Berbicara hukum yang berkenaan dengan shaum Ramadhan, biasanya pembahasan mengarah pada istilah batal dan tidak batal. Namun demikian, ada aspek hukum lain (khususnya dalam masalah shaum Ramadhan) yang tidak terkait dengan istilah batal atau tidak batal, yaitu berpahala dan tidak berpahala (pahalanya gugur).
Ketika hukum yang dimaksud adalah batal dan tidak batal, ia akan ditinjau dari aspek hukum fikih. Sementara, ketika hukum yang dimaksud adalah berpahala dan tidak berpahala, ia akan ditinjau pendekatan akhlak atau adab (etika).
Perkara batal dan tidak batal (dalam shaum) akan membawa konsekuensi pada tiga ketentuan; yaitu qadha, fidyah, dan kifarat. Jika ketiganya tidak dipenuhi, akan berakibat dosa bagi pelakunya. Sementara, pahala dan tidak berpahala tidak menyebabkan qadha, fidyah, dan kifarat.
Menjawab pertanyaan mengenai batal tidaknya shaum jika mengonsumsi obat-obatan penahan lapar, perlu kiranya kita definisikan kembali pengertian dan tujuan dari shaum itu sendiri.
Shaum adalah menahan diri dari makan, minum, dan jima sejak terbit fajar sampai terbenam matahari. Di antara tujuan shaum yang utama adalah melatih diri agar memiliki kepekaan sosial yang tinggi terkait dengan perasaan lapar dan haus yang dirasakan saat berpuasa. Jika kita gabungkan pengertian dan tujuan tersebut secara sederhana, akan didapat kesimpulan bahwa shaum adalah ibadah dengan risiko lapar dan haus.
Meski lapar dan haus bukan menjadi syarat sah shaum, tetapi akan menjadi hilang makna shaumnya jika tidak dapat merasakan lapar dan haus. Oleh karenanya, menyertakan obat penahan lapar pada saat shaum sama artinya dengan menghilangkan makna shaum dan kualitas pengorbanan dari ibadah shaum tersebut.
Perkembangan teknologi yang pesat bisa saja menghasilkan penemuan obat penahan lapar untuk jangka waktu lebih dari sehari, seminggu, bahkan hitungan bulan. Jika mengonsumsi obat tersebut dibolehkan, lantas apa lagi arti shaum yang kita kerjakan?

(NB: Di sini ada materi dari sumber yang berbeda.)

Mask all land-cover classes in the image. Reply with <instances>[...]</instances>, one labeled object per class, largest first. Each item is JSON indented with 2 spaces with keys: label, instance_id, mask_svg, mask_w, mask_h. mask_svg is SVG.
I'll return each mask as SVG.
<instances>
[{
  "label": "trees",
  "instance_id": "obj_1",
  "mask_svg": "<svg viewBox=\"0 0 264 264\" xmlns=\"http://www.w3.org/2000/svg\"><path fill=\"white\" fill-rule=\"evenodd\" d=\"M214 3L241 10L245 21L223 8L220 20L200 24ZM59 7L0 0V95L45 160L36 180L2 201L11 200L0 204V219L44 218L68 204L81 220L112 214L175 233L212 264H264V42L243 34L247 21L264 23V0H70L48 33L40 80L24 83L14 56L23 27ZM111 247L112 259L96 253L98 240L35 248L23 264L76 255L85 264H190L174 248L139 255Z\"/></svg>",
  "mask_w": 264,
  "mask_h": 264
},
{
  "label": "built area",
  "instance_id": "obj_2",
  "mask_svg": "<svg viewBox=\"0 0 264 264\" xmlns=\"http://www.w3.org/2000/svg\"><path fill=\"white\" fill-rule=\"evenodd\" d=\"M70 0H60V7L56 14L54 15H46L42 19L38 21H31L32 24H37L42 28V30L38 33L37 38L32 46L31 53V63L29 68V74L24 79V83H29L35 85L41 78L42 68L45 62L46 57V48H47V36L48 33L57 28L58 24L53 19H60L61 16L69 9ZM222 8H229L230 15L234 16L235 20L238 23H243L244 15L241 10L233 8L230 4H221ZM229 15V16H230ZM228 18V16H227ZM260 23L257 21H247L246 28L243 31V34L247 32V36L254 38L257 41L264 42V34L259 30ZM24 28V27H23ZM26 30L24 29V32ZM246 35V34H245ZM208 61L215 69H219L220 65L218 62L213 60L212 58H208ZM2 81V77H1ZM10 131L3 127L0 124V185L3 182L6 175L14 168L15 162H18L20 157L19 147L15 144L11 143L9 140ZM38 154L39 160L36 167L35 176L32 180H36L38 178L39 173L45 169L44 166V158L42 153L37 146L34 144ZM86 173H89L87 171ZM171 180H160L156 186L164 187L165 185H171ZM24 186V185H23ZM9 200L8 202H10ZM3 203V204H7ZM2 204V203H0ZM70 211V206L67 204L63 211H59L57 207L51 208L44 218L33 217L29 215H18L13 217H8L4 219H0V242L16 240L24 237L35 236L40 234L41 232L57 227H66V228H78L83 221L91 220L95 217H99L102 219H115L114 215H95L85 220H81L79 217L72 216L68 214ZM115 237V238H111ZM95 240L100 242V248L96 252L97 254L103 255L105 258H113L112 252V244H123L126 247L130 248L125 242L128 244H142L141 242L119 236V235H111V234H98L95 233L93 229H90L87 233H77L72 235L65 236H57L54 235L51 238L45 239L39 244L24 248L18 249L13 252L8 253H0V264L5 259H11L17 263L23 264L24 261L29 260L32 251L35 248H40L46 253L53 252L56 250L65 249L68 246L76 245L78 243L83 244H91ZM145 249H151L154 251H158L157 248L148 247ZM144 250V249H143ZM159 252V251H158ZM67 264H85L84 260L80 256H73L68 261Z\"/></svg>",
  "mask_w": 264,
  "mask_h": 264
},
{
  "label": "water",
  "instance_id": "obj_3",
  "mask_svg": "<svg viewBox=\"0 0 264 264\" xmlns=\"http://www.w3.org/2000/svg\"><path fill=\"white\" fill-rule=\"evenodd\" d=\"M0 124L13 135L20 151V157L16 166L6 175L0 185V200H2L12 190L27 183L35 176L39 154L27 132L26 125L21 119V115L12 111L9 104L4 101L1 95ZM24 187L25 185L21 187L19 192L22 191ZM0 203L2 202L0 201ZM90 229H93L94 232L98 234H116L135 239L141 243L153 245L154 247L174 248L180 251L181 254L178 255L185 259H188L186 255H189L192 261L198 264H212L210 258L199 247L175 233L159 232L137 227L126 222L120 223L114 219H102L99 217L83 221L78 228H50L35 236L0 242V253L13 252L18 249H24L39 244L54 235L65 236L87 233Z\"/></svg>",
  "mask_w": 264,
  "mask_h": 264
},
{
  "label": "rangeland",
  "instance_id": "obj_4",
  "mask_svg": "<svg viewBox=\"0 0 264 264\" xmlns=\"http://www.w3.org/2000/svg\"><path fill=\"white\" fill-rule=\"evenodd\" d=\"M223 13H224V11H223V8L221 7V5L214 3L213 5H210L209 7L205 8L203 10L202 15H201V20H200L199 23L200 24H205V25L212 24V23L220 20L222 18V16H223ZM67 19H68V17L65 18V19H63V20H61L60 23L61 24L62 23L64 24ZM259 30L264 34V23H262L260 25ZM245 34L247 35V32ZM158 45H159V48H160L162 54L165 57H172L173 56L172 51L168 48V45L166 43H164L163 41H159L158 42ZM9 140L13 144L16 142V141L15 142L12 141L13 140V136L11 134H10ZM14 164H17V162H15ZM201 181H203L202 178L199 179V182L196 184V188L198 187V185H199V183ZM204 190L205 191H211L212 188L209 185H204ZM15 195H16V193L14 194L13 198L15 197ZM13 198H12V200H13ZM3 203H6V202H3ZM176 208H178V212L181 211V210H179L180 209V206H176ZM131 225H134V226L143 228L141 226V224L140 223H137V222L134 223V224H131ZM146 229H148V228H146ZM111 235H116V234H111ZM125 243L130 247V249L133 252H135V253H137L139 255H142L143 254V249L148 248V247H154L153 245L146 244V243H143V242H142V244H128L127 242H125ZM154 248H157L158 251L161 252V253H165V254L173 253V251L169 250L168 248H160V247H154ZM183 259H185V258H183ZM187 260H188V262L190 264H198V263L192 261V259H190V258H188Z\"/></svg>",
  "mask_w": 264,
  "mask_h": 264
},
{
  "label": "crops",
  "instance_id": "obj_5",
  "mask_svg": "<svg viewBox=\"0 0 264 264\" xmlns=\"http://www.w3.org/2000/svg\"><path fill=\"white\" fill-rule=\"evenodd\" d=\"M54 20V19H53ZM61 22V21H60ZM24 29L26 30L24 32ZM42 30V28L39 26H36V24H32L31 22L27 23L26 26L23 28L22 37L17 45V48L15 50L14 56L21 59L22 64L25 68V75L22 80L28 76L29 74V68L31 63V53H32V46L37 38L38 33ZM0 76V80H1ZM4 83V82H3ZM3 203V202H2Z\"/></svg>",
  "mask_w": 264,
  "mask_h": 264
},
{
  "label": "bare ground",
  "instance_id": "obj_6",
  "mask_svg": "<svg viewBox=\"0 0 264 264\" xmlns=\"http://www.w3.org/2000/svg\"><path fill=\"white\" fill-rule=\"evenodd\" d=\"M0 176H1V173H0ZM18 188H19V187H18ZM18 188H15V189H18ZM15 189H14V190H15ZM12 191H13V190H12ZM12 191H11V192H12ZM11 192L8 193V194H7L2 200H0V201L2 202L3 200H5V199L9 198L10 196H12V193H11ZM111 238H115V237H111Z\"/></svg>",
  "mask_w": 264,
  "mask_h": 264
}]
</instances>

Secara tersirat, Allah dan Rasul-Nya sudah memberikan solusi agar lapar yang kita alami saat shaum tidak berlebihan. Misalnya, makan sahur yang cukup, mengonsumsi menu makanan yang bisa memperlambat lapar, sahur dilakukan di akhir waktu (menjelang Subuh), dan ikhtiar alamiah lainnya. Setelah datangnya waktu berbuka, segeralah berbuka dan jangan ditunda-tunda. Wallahu a’lam.